La chaîne géorgienne russophone Perviy Kavkazky va produire jeudi devant un juge français «la preuve» de ses affirmations contre l’opérateur satellitaire Eutelsat, qu’elle accuse d’avoir rompu un contrat de retransmission sous pression russe, a affirmé son avocat mercredi. Me Henri D’Armagnac, qui représente les intérêts de la chaîne publique géorgienne, a assigné Eutelsat en référé devant le tribunal de commerce de Paris, une procédure d’urgence ne statuant pas sur le fond et dont l’audience est prévue jeudi. «Je suis serein, j’ai la preuve que c’est le contenu qui leur pose problème», a déclaré l’avocat, selon lequel un contrat en bonne et due forme avait été signé à la mi-janvier.

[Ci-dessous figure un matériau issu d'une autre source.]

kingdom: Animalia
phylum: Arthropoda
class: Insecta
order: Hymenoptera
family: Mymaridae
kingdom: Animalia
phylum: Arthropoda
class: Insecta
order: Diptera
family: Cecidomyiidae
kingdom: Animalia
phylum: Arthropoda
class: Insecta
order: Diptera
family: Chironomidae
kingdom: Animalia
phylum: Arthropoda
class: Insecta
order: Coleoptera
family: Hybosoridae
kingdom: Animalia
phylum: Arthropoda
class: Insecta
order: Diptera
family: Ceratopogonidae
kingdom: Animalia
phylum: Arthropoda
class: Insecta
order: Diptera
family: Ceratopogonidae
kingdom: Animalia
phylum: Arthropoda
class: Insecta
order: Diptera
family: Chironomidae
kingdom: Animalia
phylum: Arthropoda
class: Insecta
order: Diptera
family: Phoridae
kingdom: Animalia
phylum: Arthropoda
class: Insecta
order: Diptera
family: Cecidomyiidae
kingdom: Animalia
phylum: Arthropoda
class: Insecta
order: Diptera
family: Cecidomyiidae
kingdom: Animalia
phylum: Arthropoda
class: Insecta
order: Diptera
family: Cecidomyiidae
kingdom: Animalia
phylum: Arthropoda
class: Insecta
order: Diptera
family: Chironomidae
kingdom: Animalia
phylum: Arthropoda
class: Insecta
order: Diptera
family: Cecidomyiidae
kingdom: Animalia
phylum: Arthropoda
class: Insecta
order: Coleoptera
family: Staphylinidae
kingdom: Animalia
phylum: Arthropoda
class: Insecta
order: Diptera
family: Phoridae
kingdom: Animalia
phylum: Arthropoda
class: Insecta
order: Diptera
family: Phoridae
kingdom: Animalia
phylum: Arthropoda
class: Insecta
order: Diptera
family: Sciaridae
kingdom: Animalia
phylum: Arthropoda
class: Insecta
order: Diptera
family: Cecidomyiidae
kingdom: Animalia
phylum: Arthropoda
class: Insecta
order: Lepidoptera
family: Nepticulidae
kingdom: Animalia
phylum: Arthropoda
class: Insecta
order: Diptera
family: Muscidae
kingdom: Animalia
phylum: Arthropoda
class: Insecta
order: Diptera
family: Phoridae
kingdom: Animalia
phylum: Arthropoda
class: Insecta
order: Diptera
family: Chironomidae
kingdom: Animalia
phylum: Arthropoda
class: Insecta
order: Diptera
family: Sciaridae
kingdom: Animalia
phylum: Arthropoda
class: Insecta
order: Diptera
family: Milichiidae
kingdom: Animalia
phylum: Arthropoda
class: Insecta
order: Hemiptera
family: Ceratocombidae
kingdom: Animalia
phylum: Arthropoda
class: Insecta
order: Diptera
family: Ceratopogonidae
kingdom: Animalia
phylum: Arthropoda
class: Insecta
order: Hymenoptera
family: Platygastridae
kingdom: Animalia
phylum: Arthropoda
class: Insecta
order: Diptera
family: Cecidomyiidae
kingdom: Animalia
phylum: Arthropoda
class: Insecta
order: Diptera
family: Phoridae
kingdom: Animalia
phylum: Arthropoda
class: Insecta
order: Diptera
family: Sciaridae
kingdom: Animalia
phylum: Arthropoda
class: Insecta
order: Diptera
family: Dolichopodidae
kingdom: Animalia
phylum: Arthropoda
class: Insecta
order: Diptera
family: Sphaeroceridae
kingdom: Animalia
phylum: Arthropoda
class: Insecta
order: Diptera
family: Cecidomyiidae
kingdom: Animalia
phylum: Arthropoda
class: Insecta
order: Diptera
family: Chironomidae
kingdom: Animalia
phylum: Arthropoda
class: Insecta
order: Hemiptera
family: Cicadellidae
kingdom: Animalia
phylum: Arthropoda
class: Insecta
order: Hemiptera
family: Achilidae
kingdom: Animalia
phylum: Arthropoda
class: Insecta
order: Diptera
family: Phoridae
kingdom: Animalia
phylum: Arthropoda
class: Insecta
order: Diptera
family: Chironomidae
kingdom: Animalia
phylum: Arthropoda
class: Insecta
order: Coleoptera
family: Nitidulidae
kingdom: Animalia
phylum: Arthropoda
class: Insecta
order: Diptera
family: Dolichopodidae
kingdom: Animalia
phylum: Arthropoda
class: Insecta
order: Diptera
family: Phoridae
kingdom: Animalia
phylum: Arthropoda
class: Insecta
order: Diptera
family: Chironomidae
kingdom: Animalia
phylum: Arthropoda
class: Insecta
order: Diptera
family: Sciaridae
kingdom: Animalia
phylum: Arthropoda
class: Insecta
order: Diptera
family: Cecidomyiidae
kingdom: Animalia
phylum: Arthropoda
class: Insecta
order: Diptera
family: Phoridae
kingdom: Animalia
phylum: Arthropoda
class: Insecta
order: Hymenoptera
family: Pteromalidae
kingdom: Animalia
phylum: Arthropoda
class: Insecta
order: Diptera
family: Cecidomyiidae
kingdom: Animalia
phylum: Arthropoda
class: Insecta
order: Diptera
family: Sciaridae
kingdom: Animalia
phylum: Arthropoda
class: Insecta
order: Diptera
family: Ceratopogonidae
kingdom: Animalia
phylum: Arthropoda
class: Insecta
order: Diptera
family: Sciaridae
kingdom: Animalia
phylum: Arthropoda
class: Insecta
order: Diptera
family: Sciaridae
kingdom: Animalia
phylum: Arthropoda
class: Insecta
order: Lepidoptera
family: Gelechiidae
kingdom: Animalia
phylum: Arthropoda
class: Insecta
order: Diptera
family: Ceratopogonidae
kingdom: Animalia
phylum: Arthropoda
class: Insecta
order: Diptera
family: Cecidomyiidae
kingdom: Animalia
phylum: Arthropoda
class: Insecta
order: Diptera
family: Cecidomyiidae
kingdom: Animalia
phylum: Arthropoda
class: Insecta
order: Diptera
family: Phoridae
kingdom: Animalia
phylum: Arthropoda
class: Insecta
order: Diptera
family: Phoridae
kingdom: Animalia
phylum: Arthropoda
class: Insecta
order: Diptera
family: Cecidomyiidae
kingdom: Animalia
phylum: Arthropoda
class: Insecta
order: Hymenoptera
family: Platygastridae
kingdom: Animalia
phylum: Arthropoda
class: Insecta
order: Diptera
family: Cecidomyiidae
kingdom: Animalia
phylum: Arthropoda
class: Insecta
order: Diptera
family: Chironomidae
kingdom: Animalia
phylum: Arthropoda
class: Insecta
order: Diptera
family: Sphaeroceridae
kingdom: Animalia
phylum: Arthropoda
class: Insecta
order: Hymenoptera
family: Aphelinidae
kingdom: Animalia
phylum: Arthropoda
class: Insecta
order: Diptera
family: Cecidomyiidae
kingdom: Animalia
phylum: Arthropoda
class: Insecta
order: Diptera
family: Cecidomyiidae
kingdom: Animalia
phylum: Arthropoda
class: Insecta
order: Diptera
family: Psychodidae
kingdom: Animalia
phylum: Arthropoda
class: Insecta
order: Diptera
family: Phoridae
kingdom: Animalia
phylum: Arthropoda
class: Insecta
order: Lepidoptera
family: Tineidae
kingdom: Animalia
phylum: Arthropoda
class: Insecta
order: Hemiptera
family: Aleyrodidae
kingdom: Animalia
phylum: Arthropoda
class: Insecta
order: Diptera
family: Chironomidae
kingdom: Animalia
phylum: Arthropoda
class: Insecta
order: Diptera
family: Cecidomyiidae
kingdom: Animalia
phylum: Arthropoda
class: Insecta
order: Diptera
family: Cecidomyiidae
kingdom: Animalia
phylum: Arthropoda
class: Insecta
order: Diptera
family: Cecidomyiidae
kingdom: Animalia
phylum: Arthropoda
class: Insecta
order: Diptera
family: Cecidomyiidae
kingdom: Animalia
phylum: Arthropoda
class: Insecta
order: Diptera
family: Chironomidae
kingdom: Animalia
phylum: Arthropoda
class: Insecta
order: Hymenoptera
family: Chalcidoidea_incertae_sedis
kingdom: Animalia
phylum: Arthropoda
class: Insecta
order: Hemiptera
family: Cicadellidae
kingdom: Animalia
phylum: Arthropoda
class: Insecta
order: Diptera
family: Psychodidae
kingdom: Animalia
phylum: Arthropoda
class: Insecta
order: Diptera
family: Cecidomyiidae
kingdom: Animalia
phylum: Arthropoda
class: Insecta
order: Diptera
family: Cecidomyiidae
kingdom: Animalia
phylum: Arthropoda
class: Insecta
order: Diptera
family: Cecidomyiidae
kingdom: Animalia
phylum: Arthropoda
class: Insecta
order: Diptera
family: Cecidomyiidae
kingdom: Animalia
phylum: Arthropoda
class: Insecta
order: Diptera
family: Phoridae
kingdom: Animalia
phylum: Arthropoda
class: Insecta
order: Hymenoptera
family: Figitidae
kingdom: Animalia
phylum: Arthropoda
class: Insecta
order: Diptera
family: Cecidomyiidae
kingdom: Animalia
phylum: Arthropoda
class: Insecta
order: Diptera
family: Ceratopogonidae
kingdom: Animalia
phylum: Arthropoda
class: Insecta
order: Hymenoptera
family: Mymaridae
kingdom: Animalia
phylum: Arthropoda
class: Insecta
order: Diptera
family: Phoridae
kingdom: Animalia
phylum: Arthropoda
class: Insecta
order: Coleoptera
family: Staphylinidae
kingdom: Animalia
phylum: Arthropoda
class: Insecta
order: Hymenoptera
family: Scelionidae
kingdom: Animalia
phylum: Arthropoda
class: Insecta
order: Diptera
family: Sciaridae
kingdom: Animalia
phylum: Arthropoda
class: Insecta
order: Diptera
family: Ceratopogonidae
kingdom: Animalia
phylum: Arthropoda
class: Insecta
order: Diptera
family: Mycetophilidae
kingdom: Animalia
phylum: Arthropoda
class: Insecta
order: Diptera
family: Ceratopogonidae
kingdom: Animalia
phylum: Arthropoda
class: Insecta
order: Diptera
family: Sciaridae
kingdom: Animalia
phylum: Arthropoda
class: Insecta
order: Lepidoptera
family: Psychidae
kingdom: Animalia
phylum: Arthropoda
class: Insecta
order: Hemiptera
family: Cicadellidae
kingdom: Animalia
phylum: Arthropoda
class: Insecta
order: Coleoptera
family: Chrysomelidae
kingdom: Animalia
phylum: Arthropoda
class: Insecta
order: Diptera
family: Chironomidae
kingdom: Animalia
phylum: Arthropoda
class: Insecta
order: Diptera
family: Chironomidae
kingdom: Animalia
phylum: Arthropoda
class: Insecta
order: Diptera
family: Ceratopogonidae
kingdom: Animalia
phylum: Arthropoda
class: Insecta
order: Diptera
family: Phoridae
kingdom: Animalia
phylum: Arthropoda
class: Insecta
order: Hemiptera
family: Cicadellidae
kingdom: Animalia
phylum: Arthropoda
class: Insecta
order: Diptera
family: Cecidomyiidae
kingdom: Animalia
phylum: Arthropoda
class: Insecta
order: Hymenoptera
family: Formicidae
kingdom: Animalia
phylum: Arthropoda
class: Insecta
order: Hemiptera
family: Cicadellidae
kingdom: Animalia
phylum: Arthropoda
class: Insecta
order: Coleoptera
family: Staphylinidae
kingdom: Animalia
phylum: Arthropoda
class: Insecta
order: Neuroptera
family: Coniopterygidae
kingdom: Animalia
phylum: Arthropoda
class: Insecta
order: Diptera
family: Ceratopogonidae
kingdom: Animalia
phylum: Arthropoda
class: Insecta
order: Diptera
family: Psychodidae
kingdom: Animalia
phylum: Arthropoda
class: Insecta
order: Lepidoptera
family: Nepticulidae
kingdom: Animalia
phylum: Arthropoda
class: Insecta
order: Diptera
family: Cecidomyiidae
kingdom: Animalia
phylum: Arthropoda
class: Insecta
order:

Il compte demander une mesure provisoire pour forcer Eutelsat à reprendre la diffusion de Perviy Kavkazky. La chaîne géorgienne, présentée comme la première chaîne russophone du Caucase hors du contrôle du Kremlin, accuse Eutelsat, premier opérateur européen de services fixes par satellite, d’avoir rompu un contrat de retransmission par son satellite W7, sous la pression d’un groupe russe. Selon la chaîne, l’opérateur russe Interspoutnik en aurait acquis une grande partie des capacités de diffusion, pour 15 ans, pour le compte de Gazprom Media, filiale du géant gazier russe Gazprom étroitement contrôlé par le Kremlin. Eutelsat a démenti ces accusations, affirmant attendre la signature d’un contrat pour reprendre la diffusion de la chaîne géorgienne, après une période d’essai qui s’est achevée à la date prévue.